Does anyone here have some useful insight into this conundrum?
Oh GAWD.
If we go off the cliff, you are looking at your income tax rate going back to what it was in the 90s. And the SS tax holiday will go away and thats another 2 percent.
Most people don't pay much taxes at all anyways. So unless you making like way over 100k I wouldn't worry.
Yeah, I don't think he has any conception about how most real middle-class people live. But it bummed me out to hear him say that.
So many people are very misinformed and panic about this (like your boss). OMG fiscal cliff! End of the world!
Even if we "fall off" this cliff, it's not exactly the end of the world for most people or anyone really. From what I've read, taxes would go up $2000 - $3000 per year per family on average, so $165 - $250 per month. While it would suck, it's certainly not the end fo the world. People would adjust.
I personally think they will figure something out and taxes will not go up, at least not on us "poor" people who make under $250k per year. I just don't see them letting it happen.
article on CNN today about the effect of the fiscal cliff on homeowners--honestly cannot tell if this should affect my plans or not.

> [Provided material]:
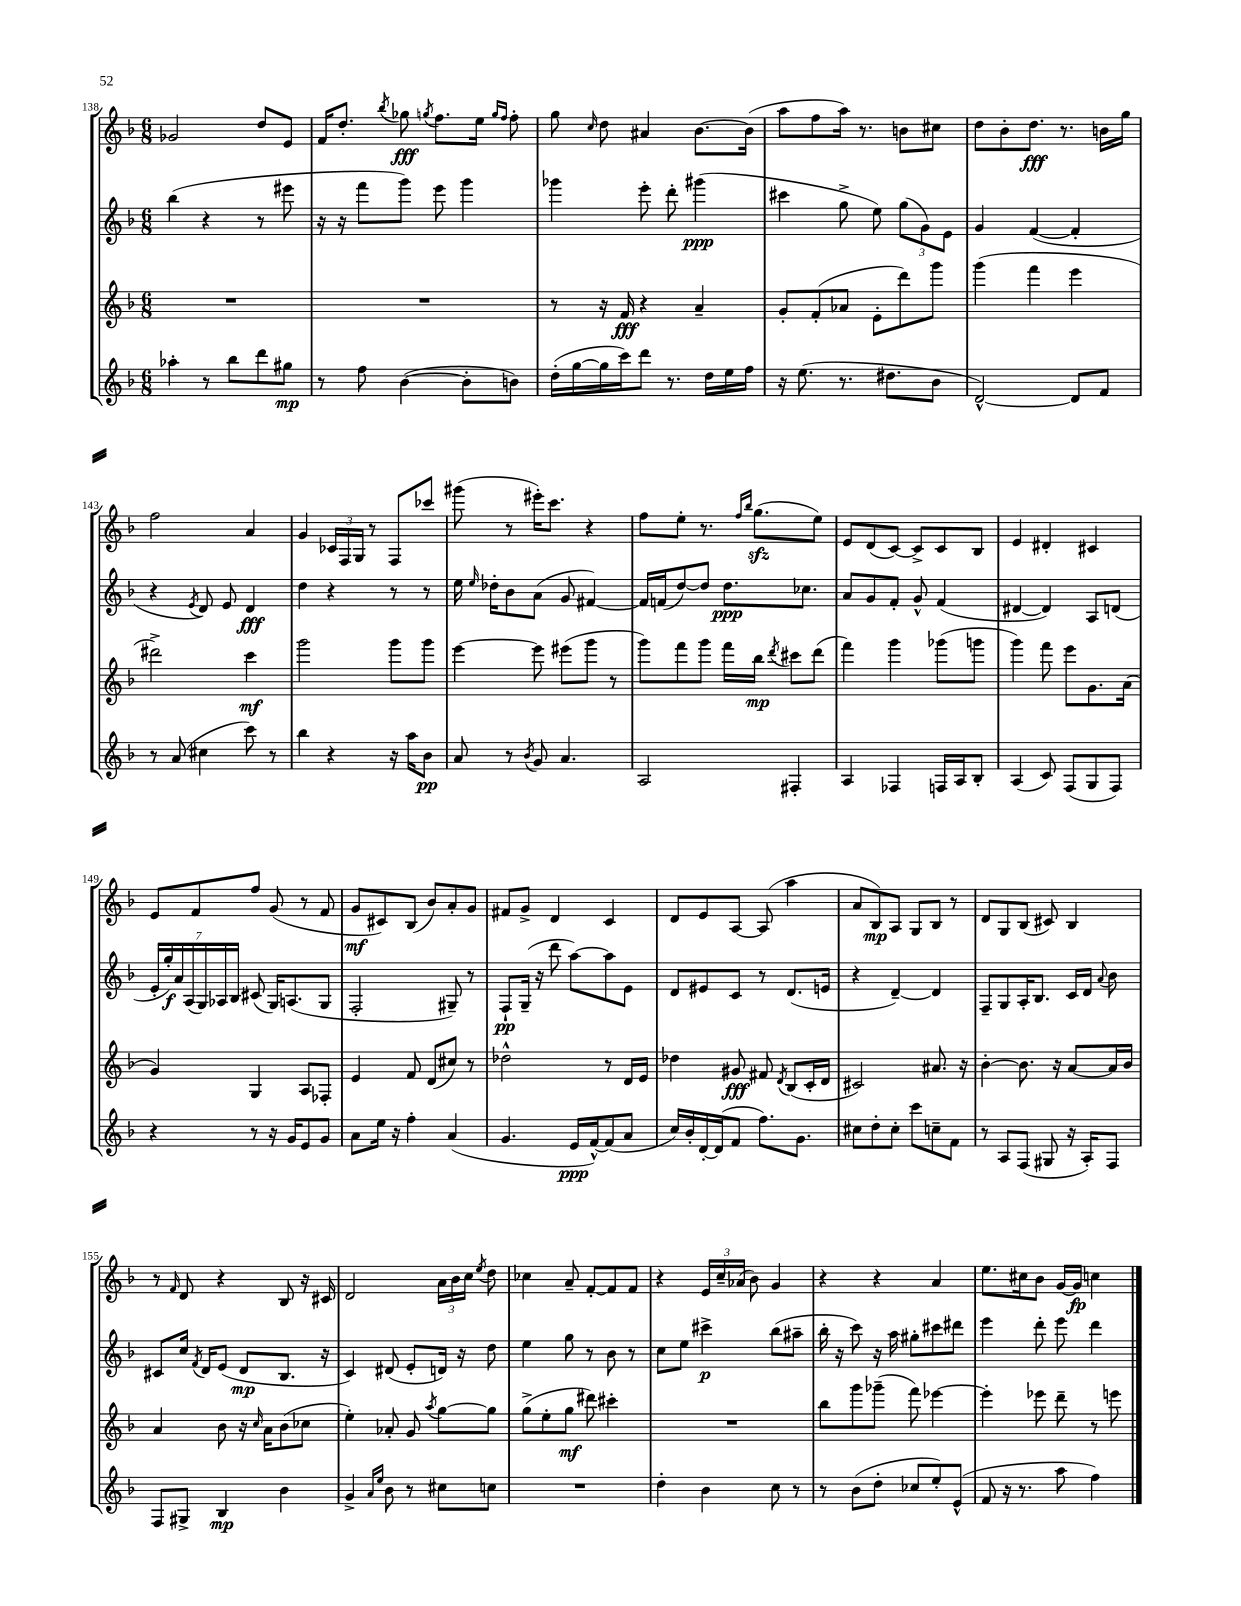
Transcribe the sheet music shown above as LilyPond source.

<<
\new StaffGroup <<
\new Staff = "s0" {
    \clef treble \key f \major \numericTimeSignature \time 6/8
    \autoBeamOff ges'2 d''8[ e'8] |
    f'16[ d''8.]-. \acciaccatura { bes''8 } ges''8\fff \acciaccatura { g''8 } f''8.[ e''16] \grace { g''16[ f''16] } f''8-. |
    g''8 \grace { c''16 } d''8 ais'4 bes'8.[~ bes'16]( |
    a''8[ f''8 a''16]) r8. b'8[ cis''8] |
    d''8[ bes'8-. d''8.]\fff r8. b'16[ g''16] |
    f''2 a'4 |
    g'4 \tuplet 3/2 { ces'16[ f16 g16] } r8 f8[ ces'''8] |
    gis'''8( r8 eis'''16[-.) c'''8.] r4 |
    f''8[ e''8]-. r8. \grace { f''16[ bes''16] } g''8.[\sfz( e''8]) |
    e'8[ d'8( c'8]~) c'8[-> c'8 bes8] |
    e'4 dis'4-. cis'4 |
    e'8[ f'8 f''8] g'8( r8 f'8 |
    g'8[\mf cis'8) bes8]( bes'8[) a'8-. g'8] |
    fis'8[ g'8]-> d'4 c'4 |
    d'8[ e'8 a8]~ a8( a''4 |
    a'8[ bes8\mp) a8] g8[ bes8] r8 |
    d'8[ g8 bes8]( cis'8) bes4 |
    r8 \grace { f'16 } d'8 r4 bes8 r16 cis'16 |
    d'2 \tuplet 3/2 { a'16[ bes'16 c''16] } \acciaccatura { e''8 } d''8 |
    ces''4 a'8-- f'8[~-. f'8 f'8] |
    r4 \tuplet 3/2 { e'16[ c''16-- aes'16]( } bes'8) g'4 |
    r4 r4 a'4 |
    e''8.[ cis''16 bes'8] g'16[~ g'16]\fp c''4 \bar "|." |
}
\new Staff = "s1" {
    \clef treble \key f \major \numericTimeSignature \time 6/8
    \autoBeamOff bes''4( r4 r8 eis'''8 |
    r16 r16 f'''8[ g'''8]) e'''8 g'''4 |
    ges'''4 e'''8-. d'''8-. gis'''4\ppp( |
    cis'''4 g''8-> e''8) \tuplet 3/2 { g''8[( g'8) e'8] } |
    g'4 f'4~( f'4-. |
    r4 \acciaccatura { e'8 } d'8) e'8 d'4\fff |
    d''4 r4 r8 r8 |
    e''16 \grace { e''16 } des''16[-. bes'8 a'8]( g'8 fis'4~) |
    fis'16[ f'16( d''8~) d''8] d''8.[\ppp ces''8.] |
    a'8[ g'8 f'8]-. g'8-^ f'4( |
    dis'4~ dis'4) a8[ d'8]( |
    \tuplet 7/4 { e'16[-. g''16-.\f) a'16 a16( g16) aes16 bes16] } cis'8( g16[) a8.( g8] |
    f2-. gis8--) r8 |
    f8[-!\pp g16]--( r16 d'''8 a''8[~) a''8 e'8] |
    d'8[ eis'8 c'8] r8 d'8.[( e'16] |
    r4 d'4~--) d'4 |
    f8[-- g8 a16-. bes8.] c'16[ d'16] \appoggiatura { a'8 } bes'8 |
    cis'8[ c''16] \acciaccatura { f'8 } d'16[ e'8]( d'8[\mp bes8.] r16 |
    c'4) dis'8( e'8[-. d'16]) r16 d''8 |
    e''4 g''8 r8 bes'8 r8 |
    c''8[ e''8] cis'''4->\p bes''8[( ais''8]-- |
    bes''16-. r16 c'''8) r16 a''16 gis''8[-. cis'''8 dis'''8] |
    e'''4 d'''8-. e'''8 d'''4 \bar "|." |
}
\new Staff = "s2" {
    \clef treble \key f \major \numericTimeSignature \time 6/8
    \autoBeamOff R2. |
    R2. |
    r8 r16 f'16\fff r4 a'4-- |
    g'8[-. f'8-.( aes'8] e'8[-. d'''8) g'''8] |
    g'''4( f'''4 e'''4 |
    dis'''2->) c'''4\mf |
    g'''2 g'''8[ g'''8] |
    e'''4~ e'''8 eis'''8[( g'''8] r8 |
    g'''8[) f'''8 g'''8] f'''16[ bes''16]\mp \acciaccatura { d'''8 } cis'''8[ d'''8]( |
    f'''4) g'''4 ges'''8[( g'''8] |
    g'''4) f'''8 e'''8[ g'8. a'16]( |
    g'4) g4 a8[ fes8]-. |
    e'4 f'8 d'8[( cis''8]) r8 |
    des''2-^ r8 d'16[ e'16] |
    des''4 gis'8\fff fis'8 \acciaccatura { d'8 } bes8[( c'16-. d'16] |
    cis'2) ais'8. r16 |
    bes'4~-. bes'8. r16 a'8[~ a'16 bes'16] |
    a'4 bes'8 r16 \grace { c''16 } a'16[ bes'8( ces''8] |
    e''4-.) aes'8-. g'8 \acciaccatura { a''8 } g''8[~ g''8] |
    g''8[->( e''8-. g''8]\mf dis'''8) cis'''4-. |
    R2. |
    bes''8[ g'''8 ges'''8]--( f'''8) ees'''4~ |
    ees'''4-. ees'''8 d'''8-- r8 e'''8 \bar "|." |
}
\new Staff = "s3" {
    \clef treble \key f \major \numericTimeSignature \time 6/8
    \autoBeamOff aes''4-. r8 bes''8[ d'''8 gis''8]\mp |
    r8 f''8 bes'4~( bes'8[-. b'8]) |
    d''16[-.( g''16~ g''16 c'''16) d'''8] r8. d''16[ e''16 f''16] |
    r16 e''8.( r8. dis''8.[ bes'8] |
    d'2~-^) d'8[ f'8] |
    r8 a'8( cis''4 c'''8) r8 |
    bes''4 r4 r16 a''16[ bes'8]\pp |
    a'8 r8 \acciaccatura { bes'8 } g'8 a'4. |
    a2 fis4-. |
    a4 fes4 f16[ a16 bes8]-. |
    a4( c'8) f8[( g8 f8]) |
    r4 r8 r16 g'16[ e'8 g'8] |
    a'8[ e''16] r16 f''4-. a'4( |
    g'4. e'16[\ppp f'16~-^) f'8( a'8] |
    c''16[) bes'16-. d'16~-. d'16( f'8] f''8.[) g'8.] |
    cis''8[ d''8-. cis''8]-. c'''8[ c''8-- f'8] |
    r8 a8[ f8]( gis8 r16 a16[-.) f8] |
    f8[ gis8]-> bes4\mp bes'4 |
    g'4-> \grace { a'16[ e''16] } bes'8 r8 cis''8[ c''8] |
    R2. |
    d''4-. bes'4 c''8 r8 |
    r8 bes'8[( d''8]-. ces''8[ e''8-.) e'8]-^( |
    f'8 r16 r8. a''8 f''4) \bar "|." |
}
>>
>>
\layout { \context { \Score currentBarNumber = #138 } }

> [The request]: Continue the fiscal cliff thread from its last post. The data is not needed for this.

> [Reply to the task]:
http://money.cnn.com/2012/12/05/real_estate/housing-home-prices/index.html?hpt=hp_t2
My boss has been telling me the same thing...gloom, doom, and despair is what we're headed for and I should continue to rent. I'm not paying any attention to her. Our house payment is less than what we pay in rent and the house we are purchasing is in a desirable area where homes stay on the market for 30 days or less.
Couple things from that article
1st. Possible recession. Taxes increase and spending decreases it could mean jobs.
2nd. Capital Gains. Right now they are set to 15 percent but would go to 20 percent. This means if you sell your home and you earned over 500k in profit, anything you earned over 500k would be taxed at 20 percent. But not a whole lot of people clear that kind of profit. We are talking homes selling in the millions.
3rd. Interest Cap. There are talks of capping what you can write off in interest. So lets say they cap it at 25k, if you pay more than 25k in interest for your mortgage loan you will only be able to write off 25k and the rest you would be taxed on. So if you have an 800k mortgage you are not going to be able to write off all the interest.
Good info on the capital gains and intereset cap.
I didn't know that is how the capital gains worked, I thought it was 15% or 20% across the board, didn't know there were brackets. So $500k is the cutoff or are you using that just for example purposed.
Its 500k cut off.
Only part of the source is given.